Unfortunately, the mutation also caused the rats to die shortly after birth, limiting the functional analysis that could take place of the kidneys. Even so, the researchers found that the mouse-derived kidneys had the same number of glomeruli as normal mouse kidneys. In addition, the organs had fully formed urethra-bladder junctions.
“The mutation (homogenous knockout of Sall1 gene) caused the rats to die shortly after birth, which limited the functional analysis of the complemented kidneys. Despite kidneys were successfully complemented, Sall1/KO rats could not grow. They could not drink milk. Sall1 is known to be highly expressed in the olfactory bulb. It is reported that Sall1 mutant mice have small olfactory bulbs in size, show abnormalities in neurogenesis, and have reduced mitral cells, likely rendering the newborn mice anosmic and therefore unable to suckle milk. Future challenge is to get adulthood survivors of the chimeric rats,” Hirabayashi said.

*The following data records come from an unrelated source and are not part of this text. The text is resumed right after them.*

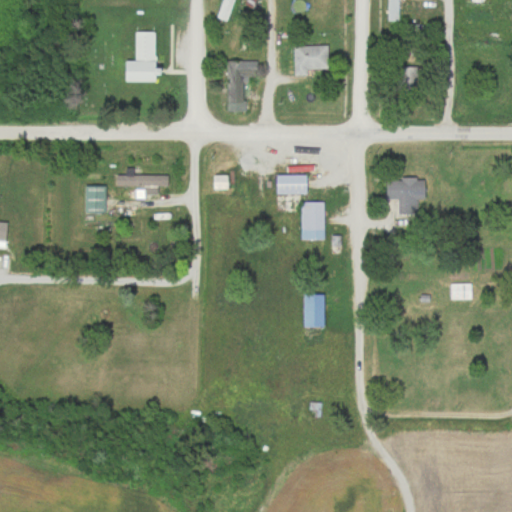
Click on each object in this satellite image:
building: (390, 10)
building: (307, 58)
building: (138, 59)
road: (360, 65)
road: (200, 66)
road: (267, 66)
road: (448, 66)
building: (409, 78)
building: (236, 82)
road: (256, 132)
building: (217, 179)
building: (145, 181)
building: (288, 183)
building: (402, 192)
building: (91, 199)
building: (310, 219)
building: (458, 290)
road: (356, 326)
building: (432, 369)
road: (437, 417)
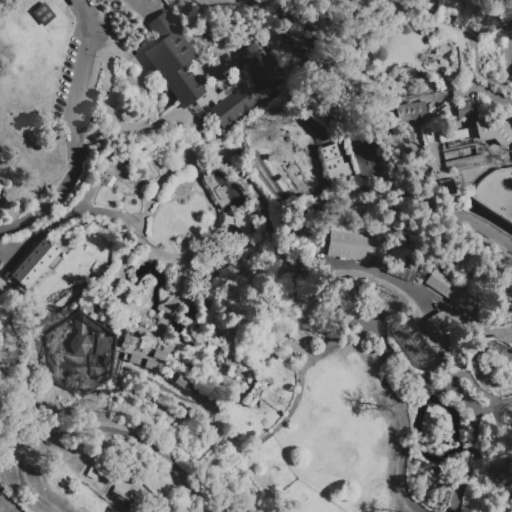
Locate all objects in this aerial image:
building: (424, 3)
building: (41, 13)
building: (41, 13)
road: (390, 24)
building: (379, 29)
road: (85, 48)
building: (378, 54)
building: (171, 57)
parking lot: (78, 63)
road: (389, 63)
building: (180, 65)
building: (245, 85)
building: (217, 86)
building: (245, 87)
road: (493, 93)
building: (464, 108)
building: (466, 108)
building: (410, 110)
building: (411, 111)
building: (510, 112)
building: (500, 126)
building: (489, 128)
building: (490, 130)
building: (458, 133)
building: (507, 134)
building: (460, 147)
road: (72, 157)
building: (330, 161)
building: (334, 164)
building: (199, 166)
building: (485, 169)
building: (473, 172)
building: (466, 173)
building: (102, 177)
building: (104, 178)
road: (67, 181)
building: (445, 186)
road: (265, 188)
road: (367, 188)
building: (215, 189)
parking lot: (1, 194)
road: (82, 196)
road: (223, 207)
building: (230, 207)
road: (215, 210)
road: (123, 218)
building: (243, 222)
road: (52, 223)
building: (235, 223)
road: (112, 228)
road: (219, 231)
road: (197, 238)
road: (184, 242)
building: (344, 245)
road: (171, 248)
park: (255, 255)
road: (234, 258)
building: (32, 262)
building: (33, 262)
building: (383, 262)
building: (300, 267)
building: (399, 268)
building: (421, 274)
road: (287, 275)
road: (264, 276)
building: (449, 288)
building: (449, 289)
road: (421, 292)
building: (127, 305)
road: (234, 308)
building: (411, 312)
building: (442, 325)
road: (259, 326)
road: (148, 327)
building: (438, 327)
road: (121, 328)
road: (508, 333)
building: (428, 336)
building: (91, 339)
building: (140, 351)
building: (74, 352)
road: (141, 357)
road: (164, 367)
building: (180, 380)
road: (430, 380)
road: (235, 381)
road: (474, 384)
road: (189, 385)
road: (244, 389)
building: (254, 391)
road: (482, 407)
road: (405, 431)
road: (492, 444)
building: (85, 472)
building: (116, 491)
building: (110, 501)
railway: (130, 511)
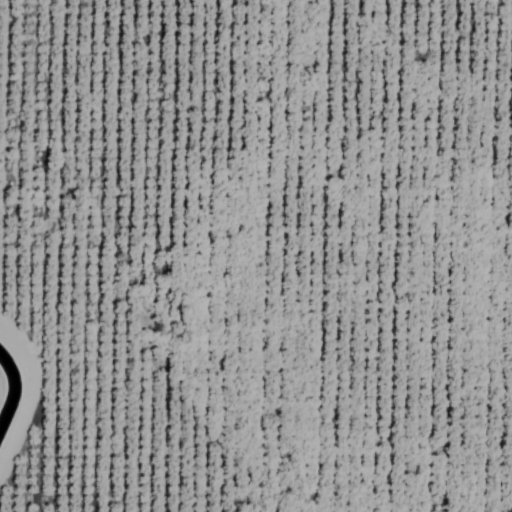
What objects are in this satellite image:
crop: (255, 256)
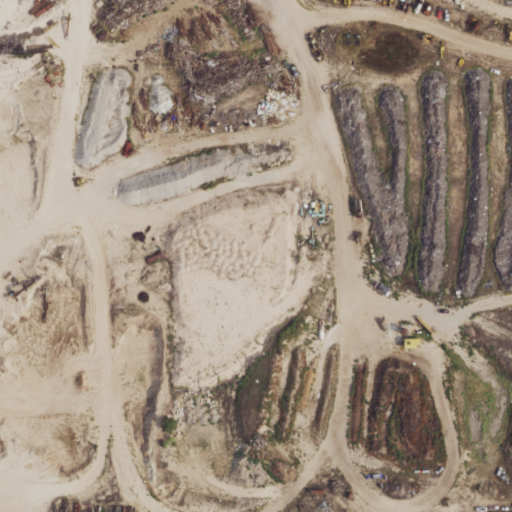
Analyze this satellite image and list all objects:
road: (296, 16)
road: (406, 20)
road: (78, 203)
road: (378, 303)
road: (488, 322)
road: (2, 409)
road: (218, 506)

In the United States alone, there are more than 95,000 patients waiting for a kidney transplant — that’s 80% more demand than for any other organ. Harvesting organs from chimeric animals would be a paradigm changer in medicine, but scientists first need to perform a full characterization of the function and architecture of such organs. Besides safety, there are also many ethical considerations that need to be addressed.
Next, Hirabayashi and colleagues will repeat the same blastocyst complementation strategy with some tweaks. For human kidneys, much of the same process would apply, with pigs used as the host animal species.
The findings were reported in the journal Nature Communications.